── TEXT SECTION
Future research is likely to streamline the approach. That means potentially limiting the input to just spoken audio rather than biometric readings, which could make the tool more practical for real-world scenarios where conversation partners won't freely give you a feed of their biometric data. And it would likely use real-time notifications, which could discreetly notify users through a wearable device about when a conversation starts going sideways.
"If we're assessing in an interaction that a conversation is getting, let's say, awkward, or negative, the wristwatches they're wearing will buzz twice," says Ghassemi. "It can sort of cue you in that you might want to change gears."
Smartwatches are already being hacked by people with difficulty hearing and seeing to serve as an alternative input channel. Accessibility consultant Molly Watt, who has severely impaired vision and hearing, wrote a blog post in 2015 about her success with the Apple Watch. The device allows her to exchange simple messages from friends and family with just a few taps, even in environments where she can't otherwise easily see or hear, she wrote.
"Mum has certainly found benefit in the 'tap' for getting my attention when I am in my bedroom without my hearing aids on," she wrote. "I feel the nudge to get a move on or she wants my attention for something."
────
── DATASET EXTRACT
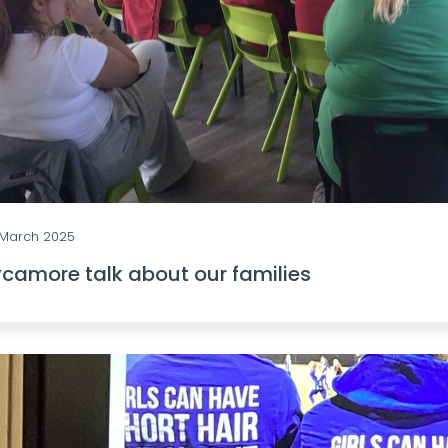
 March 2025
camore talk about our families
────
CHECK YOUR UNDERSTANDING ▸
1: From the text about wearable conversation cues, copy the part that opens with the words containing "Future research is" and closes with "starts going sideways.".
2: Sum up the text about wearable conversation cues in two sentences.

WRITTEN RESPONSES ▸
1:
Future research is likely to streamline the approach. That means potentially limiting the input to just spoken audio rather than biometric readings, which could make the tool more practical for real-world scenarios where conversation partners won't freely give you a feed of their biometric data. And it would likely use real-time notifications, which could discreetly notify users through a wearable device about when a conversation starts going sideways.

2: Future research may simplify the tool so it uses only spoken audio and sends real-time alerts through a wearable, such as a wristwatch that buzzes twice when a conversation turns awkward or negative. Smartwatches already serve people with hearing and vision difficulties as another input channel, as accessibility consultant Molly Watt described in a 2015 blog post about swapping simple messages on her Apple Watch and feeling her mum's "tap" when she wants her attention.